After a few years in industry: After consistently failing to get things right the first time, I decided it was impossible. Since I was working on the Visual C++ Debugger, I decided that the key to being a successful programmer is to be really good at debugging. You write whatever you can, then use the debugger to find the problems, then fix them.
After another few years: I switched from the Visual C++ Debugger to the Visual C# Editor. I decided that the debugger doesn't matter, the key to being a great developer is to be great at editing. I also read Fowler's Refactoring. Instead of trying to get it right the first time, or get it wrong the first time and live with it, I decided that to get it wrong the first time, and then improve the design with refactoring.
Further learnings: Simplicity and clarity of code are critical. Get those right, and you every other thing you could want (correctness, performance, ability to add new features) become accessible. Also, whenever you have a bug, don't just fix the bug, don't just fix similar bugs in other places, but change how you do things to guarantee that kind of mistake will never happen again.

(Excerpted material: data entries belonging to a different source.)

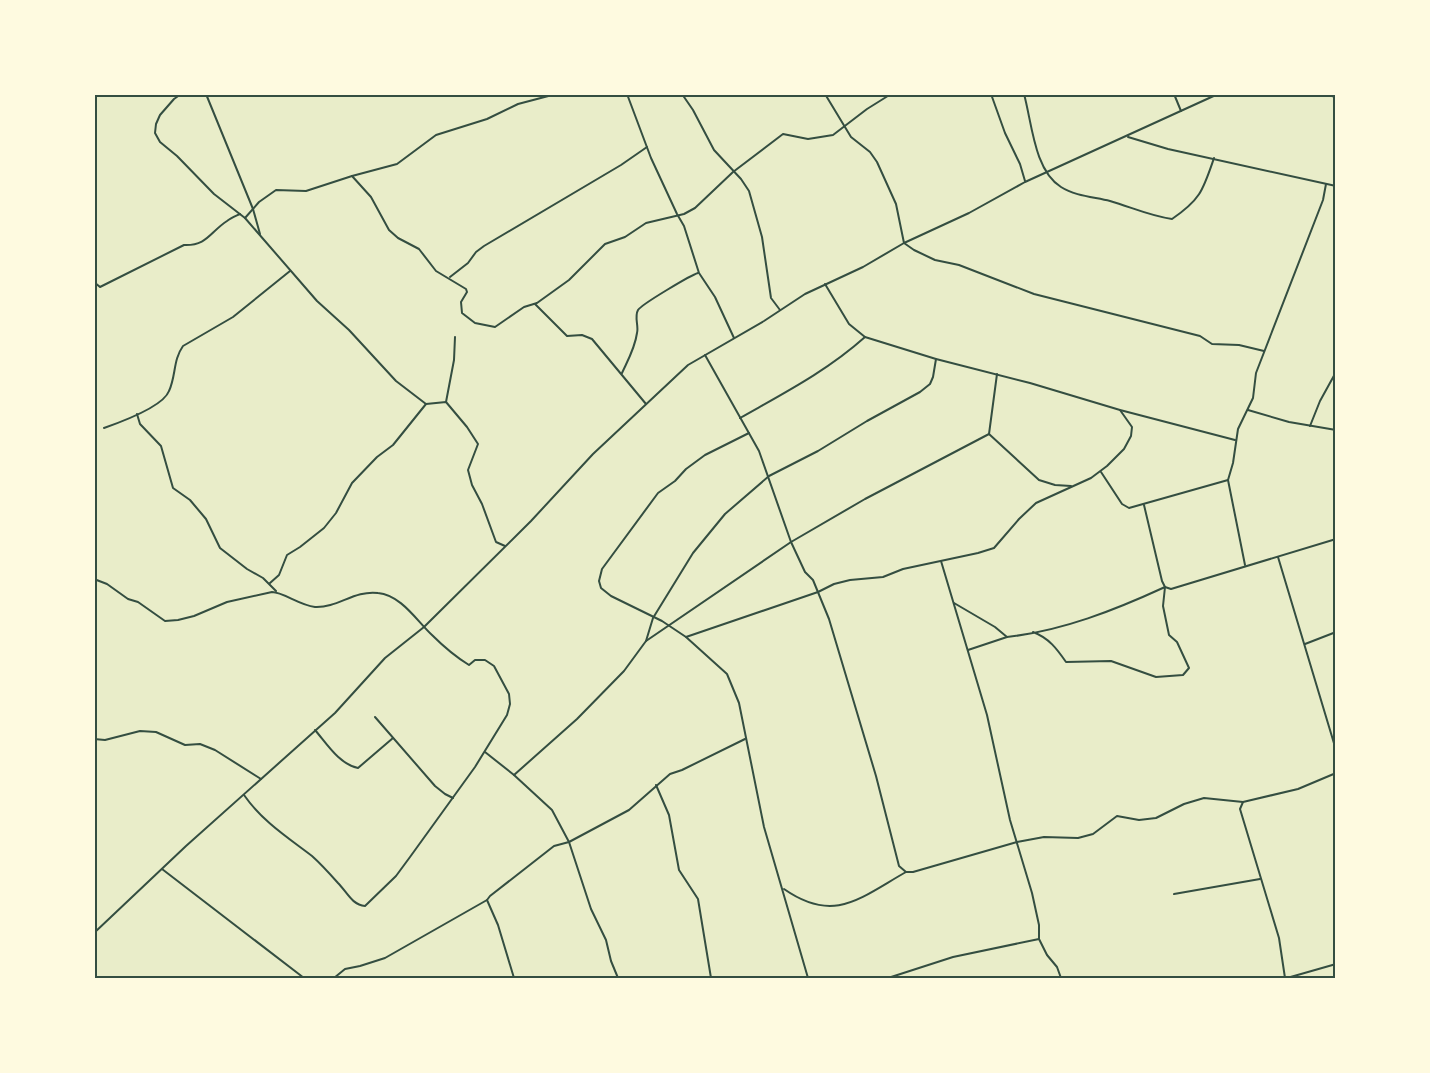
<svg xmlns="http://www.w3.org/2000/svg" width="1430" height="1073" viewBox="0 0 1430 1073" font-family="Karla,sans-serif">
<style>
.lines{fill:none;stroke-linecap:round;stroke-linejoin:round}
.minor{stroke:#344e41;stroke-width:2}
.neatline{fill:none;stroke:#344e41;stroke-width:2}
</style>
<rect width="100%" height="100%" fill="#e9edc9"/>
<g class="lines">
<g class="minor">
<polyline points="181,94 174,99 160,115 156,124 155,133 160,142 177,156 214,194 245,218 317,301 349,330 396,381 426,404 446,402 467,427 478,444 468,470 472,485 482,504 496,542 505,546"/>
<polyline points="206,94 253,209 260,234"/>
<polyline points="627,94 651,158 677,214 684,226 699,273 715,297 734,338"/>
<polyline points="682,94 693,110 714,150 741,179 749,191 762,237 771,298 780,310"/>
<polyline points="825,94 851,137 870,152 877,162 896,204 904,243 914,250 935,260 959,265 1034,294 1200,336 1212,344 1239,345 1264,351"/>
<polyline points="991,94 1005,133 1020,164 1025,181"/>
<path d="M1024,94C1032,123 1034,170 1061,187C1075,196 1094,197 1110,201C1131,207 1150,216 1172,219C1201,199 1203,190 1214,158"/>
<polyline points="1174,94 1181,111"/>
<polyline points="1323,94 1336,97"/>
<polyline points="1128,137 1168,149 1336,186"/>
<polyline points="352,176 397,164 436,135 487,119 518,104 556,94"/>
<polyline points="245,218 259,202 276,190 306,191 352,176 371,197 389,230 398,238 419,249 436,271 466,289 467,292 461,302 462,313 475,323 495,327 524,307 537,303 569,280 605,244 625,237 646,223 684,214 695,208 733,172 783,134 808,139 833,135 867,109 891,94"/>
<polyline points="450,277 468,263 476,252 484,246 621,165 647,147"/>
<path d="M94,282L100,287L184,245C207,246 210,232 227,221C231,218 236,216 240,214"/>
<polyline points="825,284 849,324 865,337 936,359 1030,383 1120,410 1235,440"/>
<polyline points="535,304 567,336 582,335 592,339 646,404"/>
<polyline points="705,355 759,451 791,542 805,572 813,580 829,619 876,776 899,866 906,872 913,872 1017,842 1044,837 1078,838 1093,834 1117,816 1139,820 1156,818 1184,804 1204,798 1243,802"/>
<path d="M622,373C628,360 635,348 637,333C639,326 634,317 638,310C642,304 691,275 698,273"/>
<polyline points="446,402 454,360 455,337"/>
<polyline points="1248,410 1289,422 1336,430"/>
<polyline points="137,414 140,424 161,446 173,488 190,500 206,519 220,548 247,569 263,578 276,591"/>
<path d="M740,418C784,393 827,371 865,337"/>
<polyline points="1310,426 1320,401 1336,372"/>
<path d="M104,428C121,422 163,407 169,391C176,376 173,360 183,346L233,317L290,271"/>
<polyline points="749,433 705,455 686,469 675,481 658,493 602,569 599,581 601,588 611,596 662,621 686,637 727,674 739,703 764,827 808,978"/>
<polyline points="989,434 1039,480 1055,485 1071,486"/>
<polyline points="1101,472 1122,504 1129,508 1228,480"/>
<polyline points="1144,505 1162,581 1165,587 1171,589 1336,539"/>
<polyline points="1278,557 1336,750"/>
<polyline points="941,561 987,715 1010,820 1032,893 1039,925 1039,939 1047,955 1057,967 1061,978"/>
<polyline points="1245,565 1228,480 1233,463 1238,429 1253,398 1256,373 1323,200 1326,184"/>
<path d="M94,579L107,584L128,599L138,602L165,621L178,620L194,616L227,602L272,592C283,592 299,605 315,607C338,608 354,590 378,593C401,595 417,621 432,635C443,646 456,657 469,665L475,660H485L494,666L509,694L510,704L507,715L475,767L410,857L396,876L365,906C352,905 347,892 338,883C330,874 321,864 312,856C287,837 262,821 244,795"/>
<polyline points="270,583 279,575 287,555 300,547 324,528 336,513 352,483 377,457 393,445 426,404"/>
<path d="M954,603L995,627L1007,637C1062,631 1115,610 1165,587L1163,606L1169,635L1177,642L1189,668L1183,675L1156,677L1111,661L1066,662C1057,649 1049,638 1033,632"/>
<polyline points="686,637 818,592 834,584 850,580 883,577 903,569 978,553 994,548 1019,519 1036,503 1091,478 1107,466 1124,449 1131,436 1132,427 1120,410"/>
<polyline points="646,641 791,542 865,499 989,434 997,374"/>
<polyline points="1305,644 1336,632"/>
<polyline points="968,650 1007,637"/>
<polyline points="375,717 435,786 445,794 453,798"/>
<path d="M315,730C327,744 339,764 358,768L393,738"/>
<polyline points="94,739 105,740 140,731 156,732 185,745 200,744 215,750 261,779"/>
<polyline points="485,752 514,775 552,810 569,842 591,909 606,940 611,961 618,978"/>
<polyline points="514,775 577,719 624,671 646,641 653,618 693,553 725,514 769,476 818,451 867,421 920,392 930,384 933,377 936,359"/>
<polyline points="656,785 669,815 679,870 698,899 711,978"/>
<polyline points="162,869 304,978"/>
<path d="M784,889C834,924 860,898 906,872"/>
<polyline points="1174,894 1260,879"/>
<polyline points="94,933 186,846 335,713 385,658 424,627 531,521 593,454 688,365 764,321 805,294 863,267 904,243 969,213 1025,182 1218,94"/>
<polyline points="334,978 345,969 360,966 385,958 487,900"/>
<polyline points="514,978 498,925 487,900 490,896 554,846 569,842 629,810 670,774 682,770 745,739"/>
<polyline points="888,978 953,957 1039,939"/>
<polyline points="1285,978 1279,938 1240,809 1243,802 1298,789 1336,773"/>
<polyline points="1287,978 1336,964"/>
</g>
</g>
<rect width="1430" height="1073" fill="none" stroke="#fefae0" stroke-width="192"/>
<rect x="96" y="96" width="1238" height="881" class="neatline"/>
</svg>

As a manager, I led a team according to the values of simplicity, refactoring, clarity, testability, getting feedback quickly, striving for good design, coding practices that eliminate entire classes of mistakes, etc. We were fantastically successful. As an individual developer I continued to follow what I had learned as a manager, and had the greatest productivity of my career (although my former team was much better at it than I was.) My point is that these principles have been tested in the real world.